Además del libro y de la serie, últimamente he pensado en Chernobyl porque he visto una tendencia a llamar al crimen inmobiliario de Tlajomulco como “El Chérnobil Mexicano”, supongo que inspirados en las casas abandonadas y pensando en los kilómetros cuadrados de la zona de exclusión en torno a la planta nuclear. A mí en lo personal me parece un ejemplo muy pobre. En todo caso, si quieren crear un paralelismo, el Chérnobil Mexicano está del otro lado y no tiene solo casas abandonadas, sino que implica un desastre ambiental, sustancias tóxicas y daños irreversibles en la salud de miles de personas, muchas de las cuales están muriendo: el río Santiago.

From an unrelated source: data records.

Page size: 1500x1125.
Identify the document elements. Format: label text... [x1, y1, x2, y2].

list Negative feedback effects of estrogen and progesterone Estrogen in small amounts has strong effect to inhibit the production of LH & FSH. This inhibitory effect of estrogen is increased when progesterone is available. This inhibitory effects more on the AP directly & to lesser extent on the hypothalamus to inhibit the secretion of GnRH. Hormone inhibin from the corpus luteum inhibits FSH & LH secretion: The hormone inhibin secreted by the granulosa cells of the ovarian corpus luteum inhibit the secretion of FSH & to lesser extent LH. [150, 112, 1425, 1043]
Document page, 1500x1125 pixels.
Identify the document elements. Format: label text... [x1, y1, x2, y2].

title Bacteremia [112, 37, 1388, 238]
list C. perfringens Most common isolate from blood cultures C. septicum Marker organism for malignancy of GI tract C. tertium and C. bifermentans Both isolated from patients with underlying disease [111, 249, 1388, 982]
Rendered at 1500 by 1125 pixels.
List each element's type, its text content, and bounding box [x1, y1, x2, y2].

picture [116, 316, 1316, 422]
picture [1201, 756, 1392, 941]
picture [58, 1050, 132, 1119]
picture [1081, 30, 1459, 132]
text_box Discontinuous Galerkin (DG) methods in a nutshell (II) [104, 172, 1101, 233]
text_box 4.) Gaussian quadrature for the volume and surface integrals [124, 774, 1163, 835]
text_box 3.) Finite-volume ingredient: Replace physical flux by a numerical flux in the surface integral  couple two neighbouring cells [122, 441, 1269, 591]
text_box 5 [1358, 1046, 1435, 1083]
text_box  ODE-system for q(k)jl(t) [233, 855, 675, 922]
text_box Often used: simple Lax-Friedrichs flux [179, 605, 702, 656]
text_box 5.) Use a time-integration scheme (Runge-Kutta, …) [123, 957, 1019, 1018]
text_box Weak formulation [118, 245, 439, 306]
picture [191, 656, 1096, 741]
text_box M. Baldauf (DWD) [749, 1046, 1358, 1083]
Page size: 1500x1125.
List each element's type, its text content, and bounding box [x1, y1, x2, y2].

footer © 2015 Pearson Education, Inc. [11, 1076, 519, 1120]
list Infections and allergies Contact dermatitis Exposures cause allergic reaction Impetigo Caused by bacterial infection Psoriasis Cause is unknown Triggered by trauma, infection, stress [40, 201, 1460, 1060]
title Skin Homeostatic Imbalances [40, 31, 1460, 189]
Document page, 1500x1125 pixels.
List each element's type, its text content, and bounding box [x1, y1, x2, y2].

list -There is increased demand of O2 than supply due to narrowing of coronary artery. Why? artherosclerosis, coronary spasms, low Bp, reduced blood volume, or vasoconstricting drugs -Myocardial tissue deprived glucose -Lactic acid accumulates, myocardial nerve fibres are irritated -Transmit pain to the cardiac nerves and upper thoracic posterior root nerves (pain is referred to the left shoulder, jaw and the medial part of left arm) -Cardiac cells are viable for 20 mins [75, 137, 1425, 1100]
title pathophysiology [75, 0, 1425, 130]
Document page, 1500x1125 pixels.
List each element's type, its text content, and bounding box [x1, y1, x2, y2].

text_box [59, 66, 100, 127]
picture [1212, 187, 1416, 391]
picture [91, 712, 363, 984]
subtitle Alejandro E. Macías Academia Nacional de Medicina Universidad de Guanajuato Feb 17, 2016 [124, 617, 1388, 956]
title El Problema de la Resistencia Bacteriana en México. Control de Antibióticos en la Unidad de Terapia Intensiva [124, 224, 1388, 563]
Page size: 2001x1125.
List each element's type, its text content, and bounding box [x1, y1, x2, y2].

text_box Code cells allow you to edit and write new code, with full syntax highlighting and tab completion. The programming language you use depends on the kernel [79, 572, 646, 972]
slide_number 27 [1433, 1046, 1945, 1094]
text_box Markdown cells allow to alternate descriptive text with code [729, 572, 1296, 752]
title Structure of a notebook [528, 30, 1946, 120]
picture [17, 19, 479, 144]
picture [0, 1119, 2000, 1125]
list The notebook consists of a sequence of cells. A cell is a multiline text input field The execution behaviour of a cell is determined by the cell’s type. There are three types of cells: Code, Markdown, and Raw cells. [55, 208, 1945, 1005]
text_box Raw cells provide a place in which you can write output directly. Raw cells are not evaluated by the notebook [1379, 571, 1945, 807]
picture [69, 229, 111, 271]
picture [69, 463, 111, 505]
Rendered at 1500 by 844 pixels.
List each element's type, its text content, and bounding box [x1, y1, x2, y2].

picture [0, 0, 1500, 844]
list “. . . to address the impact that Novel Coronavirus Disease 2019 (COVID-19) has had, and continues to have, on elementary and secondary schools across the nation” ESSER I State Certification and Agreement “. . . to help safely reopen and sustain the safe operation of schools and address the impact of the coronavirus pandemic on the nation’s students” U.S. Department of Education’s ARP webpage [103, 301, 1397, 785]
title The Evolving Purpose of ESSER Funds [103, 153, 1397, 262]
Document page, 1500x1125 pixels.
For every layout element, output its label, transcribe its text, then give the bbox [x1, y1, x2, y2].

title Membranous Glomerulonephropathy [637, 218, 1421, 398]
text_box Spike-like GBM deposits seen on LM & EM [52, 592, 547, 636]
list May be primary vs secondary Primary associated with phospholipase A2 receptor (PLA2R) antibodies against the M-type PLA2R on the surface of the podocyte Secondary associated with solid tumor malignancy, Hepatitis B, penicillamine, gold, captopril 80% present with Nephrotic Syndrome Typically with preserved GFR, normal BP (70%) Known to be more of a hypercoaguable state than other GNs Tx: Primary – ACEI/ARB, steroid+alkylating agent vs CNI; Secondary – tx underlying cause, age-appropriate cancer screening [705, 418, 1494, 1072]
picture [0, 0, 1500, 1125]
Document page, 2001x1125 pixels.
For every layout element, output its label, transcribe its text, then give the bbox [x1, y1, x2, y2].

La crisis ambiental y social del río se ha convertido en pretexto para la demagogia. El candidato que quiere ser gobernador acusa negligencia, promete saneamiento y al final termina su administración diciendo que hizo lo que pudo, pero que no se puede. Las “propuestas” de “trabajo” apuestan, en su mayoría, por sanear el río y por instalar plantas de tratamiento, pero pocas veces se habla de evitar que se siga contaminando y de imponer sanciones para las industrias que vierten sus desechos en él. Corrijo: siempre se habla de “duras sanciones ejemplares” para quien contamine el río, pero en la práctica campea la impunidad.
Hace quince años, cuando ocurrió la muerte de Miguel Ángel, la industria hizo hasta lo imposible por minimizar el hecho. Baste recordar lo dicho por Javier Gutiérrez Treviño, entonces presidente del Consejo de Cámaras Industriales de Jalisco, quien dijo que era mentira que el niño había muerto por la toxicidad y que, para demostrarlo, estaba dispuesto a echarse “unos buches” con agua del río. Por supuesto que no lo hizo. De entonces a la fecha, la crisis sanitaria por el río envenenado ha sido foco de atención y ha atraído la atención mundial por iniciativas como el Tour del Horror, se han emitido recomendaciones de la Corte Interamericana de Derechos Humanos, se han realizado bastantes promesas de campaña.
Muchas cosas han cambiado y al mismo tiempo, trágicamente, todo sigue igual: los contaminantes siguen ahí, el arsénico sigue ahí, el daño renal y el cáncer y la muerte de los habitantes siguen ahí. El río (contaminado) que corre entre piedras (tóxicas) sigue ahí.